● EXTRACTO DEL DOCUMENTO
____

El fanático es maniático de la traición. En su escala de valores y prioridades todo aquel que no se convierta a sus creencias, especialmente cuando se trata de aliados antiguos o posibles, es etiquetado con ese infamante vocablo. Dice el ya citado Amos Oz: “No convertirse en fanático significa ser, hasta cierto punto y de alguna forma, un traidor a ojos del fanático”.
La desmesura del presidente López Obrador cuando llama traidores a la patria a los diputados que votaron contra su reforma eléctrica, da cuenta del enorme enfado que le causa la actuación cohesionada de la oposición y de las delirantes expectativas que tenía en esas modificaciones constitucionales. La claque morenista que repite y aplaude, sin importar cuán ominosos sean los dicterios presidenciales, llevó a las cámaras y las redes esa irresponsable descalificación. Se trata de “un montaje que lleva el odio más y más lejos” como escribió, con claridad y dignidad, el diputado Salomón Chertorivski, uno de los legisladores agraviados por la intolerancia presidencial.

____

● QUÉ HACER
• A. En el texto sobre el fanatismo, ¿cómo llamó López Obrador a los diputados que votaron contra su reforma eléctrica?
• B. Prolonga el texto sobre el fanatismo a partir de su última oración.

____

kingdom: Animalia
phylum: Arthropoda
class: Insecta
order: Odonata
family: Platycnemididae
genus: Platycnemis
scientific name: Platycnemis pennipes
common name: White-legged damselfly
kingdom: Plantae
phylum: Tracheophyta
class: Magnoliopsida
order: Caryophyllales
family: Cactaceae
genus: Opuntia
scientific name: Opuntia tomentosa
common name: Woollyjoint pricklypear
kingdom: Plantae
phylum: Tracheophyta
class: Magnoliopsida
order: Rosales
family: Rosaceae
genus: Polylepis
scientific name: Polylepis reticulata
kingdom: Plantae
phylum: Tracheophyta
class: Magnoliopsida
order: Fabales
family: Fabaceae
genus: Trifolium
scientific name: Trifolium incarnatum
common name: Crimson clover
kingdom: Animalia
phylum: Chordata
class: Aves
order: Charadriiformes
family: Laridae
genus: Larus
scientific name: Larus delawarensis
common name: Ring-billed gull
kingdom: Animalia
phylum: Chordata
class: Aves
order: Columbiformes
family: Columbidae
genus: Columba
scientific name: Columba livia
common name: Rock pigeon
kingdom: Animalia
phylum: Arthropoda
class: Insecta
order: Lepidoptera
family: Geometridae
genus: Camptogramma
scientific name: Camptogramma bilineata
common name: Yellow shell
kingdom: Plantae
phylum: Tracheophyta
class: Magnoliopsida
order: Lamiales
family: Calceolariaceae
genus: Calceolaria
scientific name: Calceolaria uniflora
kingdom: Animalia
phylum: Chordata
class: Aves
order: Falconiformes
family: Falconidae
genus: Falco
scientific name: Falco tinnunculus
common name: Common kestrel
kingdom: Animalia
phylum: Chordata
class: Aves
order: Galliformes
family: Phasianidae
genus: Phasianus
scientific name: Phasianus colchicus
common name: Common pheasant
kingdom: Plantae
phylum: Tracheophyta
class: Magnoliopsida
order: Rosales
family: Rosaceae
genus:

____

● RESPUESTAS ESCRITAS
• A. Los llamó traidores a la patria.

• B.
Las consignas de los fanáticos contaminan y descomponen la conversación pública. Entrampados en ellas, las repiten con una verborrea desaforada que confirma la debilidad de sus argumentos. No tienen razones, sino obsesiones exaltadas.
ALACENA: Respiro en Europa
La sensatez prevaleció sobre el aventurerismo y ayer, en Francia, el presidente Emmanuel Macron obtuvo el 58.2% de la votación frente a 41.8% de la populista de derechas Marine Le Pen. La posibilidad de que esa candidata ganara, suscitó tanta preocupación que el jueves pasado el canciller de Alemania y los presidentes de España y Portugal publicaron en Le Monde una carta a los votantes franceses. En la segunda vuelta de ayer domingo, dijeron Olaf Scholz, Antonio Costa y Pedro Sánchez, se dirimía la integridad de Europa y la posibilidad de que avanzara el expansionismo de Rusia. “Los populistas y la extrema derecha de todos nuestros países han hecho de Vladimir Putin un modelo ideológico y político, haciéndose eco de sus reivindicaciones nacionalistas. Copiaron sus ataques a las minorías y la diversidad. Comparten su sueño de una nación uniforme. No debemos olvidar esto, incluso si estos políticos hoy tratan de distanciarse del agresor ruso”.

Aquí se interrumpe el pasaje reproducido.